419 So. 2d 720 | Fla. Dist. Ct. App. | 1982
The employer/carrier (E/C) appeal a workers’ compensation order, contending, inter alia, that the deputy commissioner (deputy) erred in awarding temporary total disability (TTD) benefits and wage loss benefits, and in finding that the E/C exhibited bad faith in its handling of the claim, and was therefore obligated to pay claimant’s attorney’s fees pursuant to § 440.34(3)(b), Fla.Stat. We agree and reverse as to these issues, but we conclude that the E/C’s remaining contentions are without merit.
The claimant is a 33-year-old woman who sustained a compensable back injury on March 20, 1980, while working as a garbage collector for the employer. She sought treatment from Dr. Appen, a family practitioner who saw her on three occasions after the accident. Dr. Appen found no objective signs of injury, and he released claimant as having reached maximum medical improvement (MMI) and as being able to return to work as of April 7, 1980. However, Dr. Appen recommended to the employer that claimant be given a new job assignment, since he was of the opinion that she would be unable to continue to perform the heavy lifting tasks of a garbage collector without re-injuring her back. The employer thereafter offered claimant less strenuous work as a groundskeeper, but claimant refused to accept the position and her employment was then terminated.

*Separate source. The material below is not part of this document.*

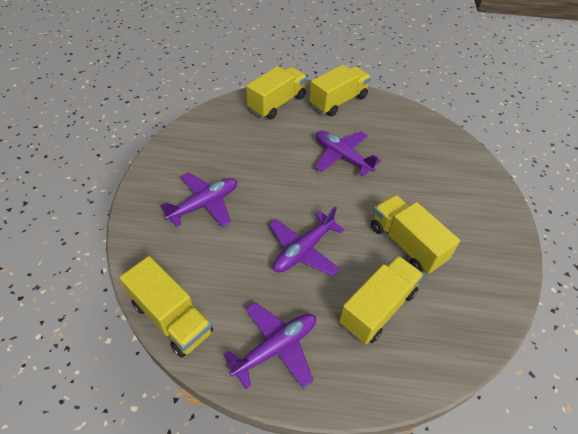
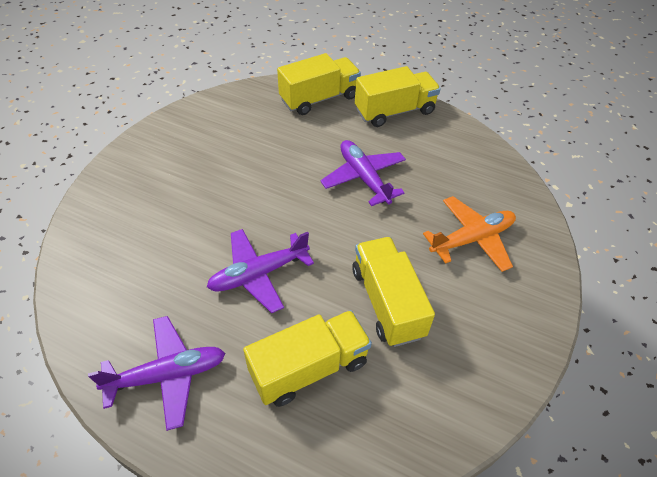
camera: 20 degrees right, 0 degrees up
yellow truck [119,256,213,358] -> none
purple plane [160,173,237,227] -> none
none -> orange plane [423,196,516,272]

In his order, the deputy found that the E/C had “committed bad faith in the handling of this case, under § 440.34(2)(b) of the Florida Statutes ... ”, and based on this finding reserved jurisdiction to award attorney’s fees. This finding was premature. Although we have previously held that a deputy need not in all cases hold an entirely separate hearing on the question of bad faith, Embry-Riddle Aeronautical University v. Vestal, 399 So.2d 1033 (Fla. 1st DCA 1981), both the statute and our prior rulings on the issue make it abundantly clear that a deputy cannot decide the issue of bad faith unless the issue is separately and specifically litigated and unless factual evidence is presented which goes directly to the issue. Embry-Riddle, supra; Silver Springs, Inc. v. Scardo, 408 So.2d 844 (Fla. 1st DCA 1982). The record in this case reveals that the issue of bad faith on the part of the E/C was not specifically litigated, and, accordingly, we strike that portion of the order finding bad faith.
AFFIRMED in part, REVERSED in part and REMANDED.